Exercise:
Continue the biography of Luis Corvalán below, starting right after its final sentence.

Luis Nicolás Corvalán Lepe (14 September 1916, in Puerto Montt – 21 July 2010) was a Chilean politician. He served as the general secretary of the Communist Party of Chile (PCCh).

Corvalán joined the Communist Party of Chile at the age of fifteen in the city of Chillán shortly after the fall of the dictatorship of Carlos Ibáñez del Campo in 1932. Trained as a teacher, after 1952 he became an elected member of the PCCh's Central Committee, and after 1958 served as the secretary-general. The party was outlawed from 1948 until 1958.

On 11 September 1973, General Augusto Pinochet led a military coup and Corvalán was among the many arrested. After the murder of Víctor Jara, he was the most prominent political prisoner in Chile. While in prison, Luis Corvalán was awarded the Lenin Peace Prize (for 1973–74). The Soviet Union launched an international campaign for his release and on 18 December 1976, Corvalán was exchanged for a notable Soviet political prisoner, dissident Vladimir Bukovsky, and received asylum in the USSR.

Input data:
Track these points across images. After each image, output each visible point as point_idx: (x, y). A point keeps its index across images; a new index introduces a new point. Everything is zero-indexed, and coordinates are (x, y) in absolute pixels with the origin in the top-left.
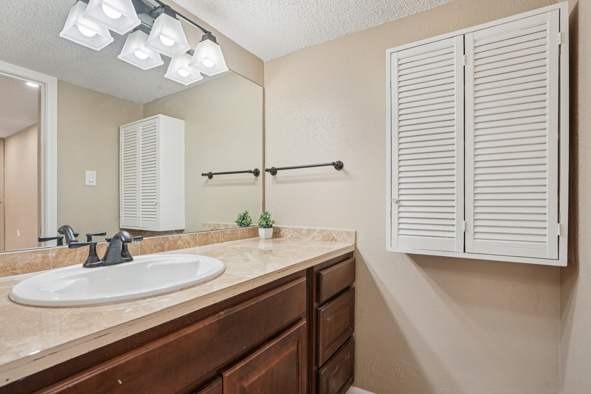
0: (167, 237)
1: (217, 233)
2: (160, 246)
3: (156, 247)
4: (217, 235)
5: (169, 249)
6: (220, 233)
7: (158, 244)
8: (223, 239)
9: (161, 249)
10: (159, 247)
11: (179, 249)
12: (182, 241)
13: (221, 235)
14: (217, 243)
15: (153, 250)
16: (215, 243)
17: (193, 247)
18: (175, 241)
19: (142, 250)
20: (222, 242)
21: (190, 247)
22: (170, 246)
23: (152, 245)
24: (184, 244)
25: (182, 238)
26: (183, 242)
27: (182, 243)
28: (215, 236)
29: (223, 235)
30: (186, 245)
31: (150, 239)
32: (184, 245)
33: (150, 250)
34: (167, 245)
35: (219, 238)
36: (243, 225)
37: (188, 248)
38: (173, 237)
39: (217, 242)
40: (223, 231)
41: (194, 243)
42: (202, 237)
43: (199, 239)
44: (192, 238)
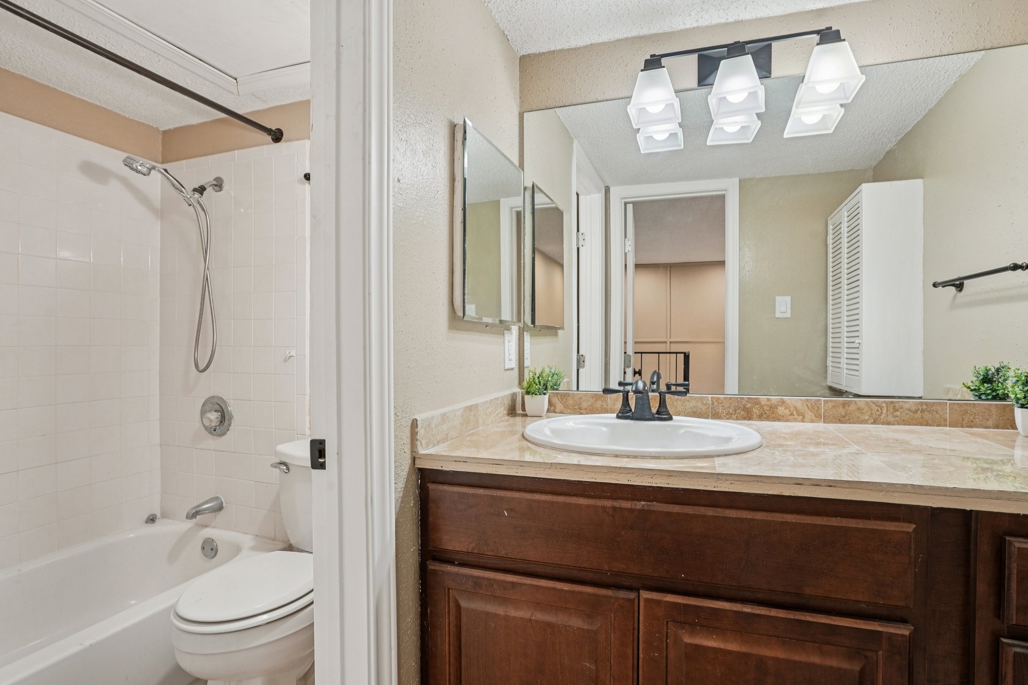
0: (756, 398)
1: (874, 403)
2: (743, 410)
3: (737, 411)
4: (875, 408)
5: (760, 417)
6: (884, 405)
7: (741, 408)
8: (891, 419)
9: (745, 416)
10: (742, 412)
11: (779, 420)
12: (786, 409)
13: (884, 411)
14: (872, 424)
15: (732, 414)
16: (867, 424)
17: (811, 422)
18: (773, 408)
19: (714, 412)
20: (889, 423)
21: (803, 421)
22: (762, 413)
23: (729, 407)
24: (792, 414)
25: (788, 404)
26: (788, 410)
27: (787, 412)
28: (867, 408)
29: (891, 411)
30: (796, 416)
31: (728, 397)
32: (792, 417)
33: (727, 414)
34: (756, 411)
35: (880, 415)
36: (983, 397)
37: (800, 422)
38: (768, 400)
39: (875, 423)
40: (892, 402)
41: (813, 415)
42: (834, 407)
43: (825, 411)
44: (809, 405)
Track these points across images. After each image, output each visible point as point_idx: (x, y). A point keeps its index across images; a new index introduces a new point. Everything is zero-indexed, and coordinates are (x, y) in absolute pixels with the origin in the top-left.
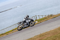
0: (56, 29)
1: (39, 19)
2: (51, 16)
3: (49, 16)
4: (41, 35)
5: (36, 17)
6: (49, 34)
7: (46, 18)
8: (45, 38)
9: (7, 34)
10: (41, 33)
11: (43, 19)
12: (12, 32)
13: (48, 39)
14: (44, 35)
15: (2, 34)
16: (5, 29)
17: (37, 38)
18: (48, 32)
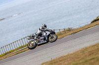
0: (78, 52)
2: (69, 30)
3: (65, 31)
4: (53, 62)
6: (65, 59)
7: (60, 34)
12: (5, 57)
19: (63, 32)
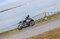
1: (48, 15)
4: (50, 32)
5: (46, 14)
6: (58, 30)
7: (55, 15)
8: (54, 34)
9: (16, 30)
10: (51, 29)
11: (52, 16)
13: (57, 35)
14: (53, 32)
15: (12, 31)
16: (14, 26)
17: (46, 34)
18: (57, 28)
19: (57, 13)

...

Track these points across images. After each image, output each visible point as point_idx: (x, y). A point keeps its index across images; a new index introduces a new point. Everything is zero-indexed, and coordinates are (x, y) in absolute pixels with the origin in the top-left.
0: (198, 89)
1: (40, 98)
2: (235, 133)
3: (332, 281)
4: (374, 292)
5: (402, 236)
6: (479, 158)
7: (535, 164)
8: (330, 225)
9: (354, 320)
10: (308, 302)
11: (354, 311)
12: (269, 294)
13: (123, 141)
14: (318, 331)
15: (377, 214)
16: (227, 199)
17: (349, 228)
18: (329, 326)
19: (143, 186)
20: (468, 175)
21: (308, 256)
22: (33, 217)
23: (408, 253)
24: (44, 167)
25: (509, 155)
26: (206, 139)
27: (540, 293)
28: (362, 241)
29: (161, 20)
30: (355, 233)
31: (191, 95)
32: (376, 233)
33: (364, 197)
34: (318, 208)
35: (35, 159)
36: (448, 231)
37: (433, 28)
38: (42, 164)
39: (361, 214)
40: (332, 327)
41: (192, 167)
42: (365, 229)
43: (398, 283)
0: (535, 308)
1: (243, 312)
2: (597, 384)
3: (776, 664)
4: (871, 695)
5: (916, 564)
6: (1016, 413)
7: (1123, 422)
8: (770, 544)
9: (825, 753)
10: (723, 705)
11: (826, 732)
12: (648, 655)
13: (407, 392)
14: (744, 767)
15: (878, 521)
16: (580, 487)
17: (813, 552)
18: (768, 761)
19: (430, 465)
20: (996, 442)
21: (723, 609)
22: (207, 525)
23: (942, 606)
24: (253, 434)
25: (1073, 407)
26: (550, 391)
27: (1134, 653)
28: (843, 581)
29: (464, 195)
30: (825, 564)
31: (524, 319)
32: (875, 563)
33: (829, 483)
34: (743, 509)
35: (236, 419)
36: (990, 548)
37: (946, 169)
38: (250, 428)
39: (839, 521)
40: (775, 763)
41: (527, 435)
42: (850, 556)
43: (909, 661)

Answer box:
Corvalán headed the Communist Party of Chile – both within Chile and whilst in exile – for over three decades, which covered the whole period of the Pinochet military dictatorship. Corvalán returned to Chile in 1990 after the end of the Pinochet regime.

Works
 The Other Germany – the GDR. Discussions with Margot Honecker, in which Margot Honecker speaks about the history of the German Democratic Republic from her perspective.
 Living Portrayal of Salvador Allende by Luis Corvalan. (Spanish language)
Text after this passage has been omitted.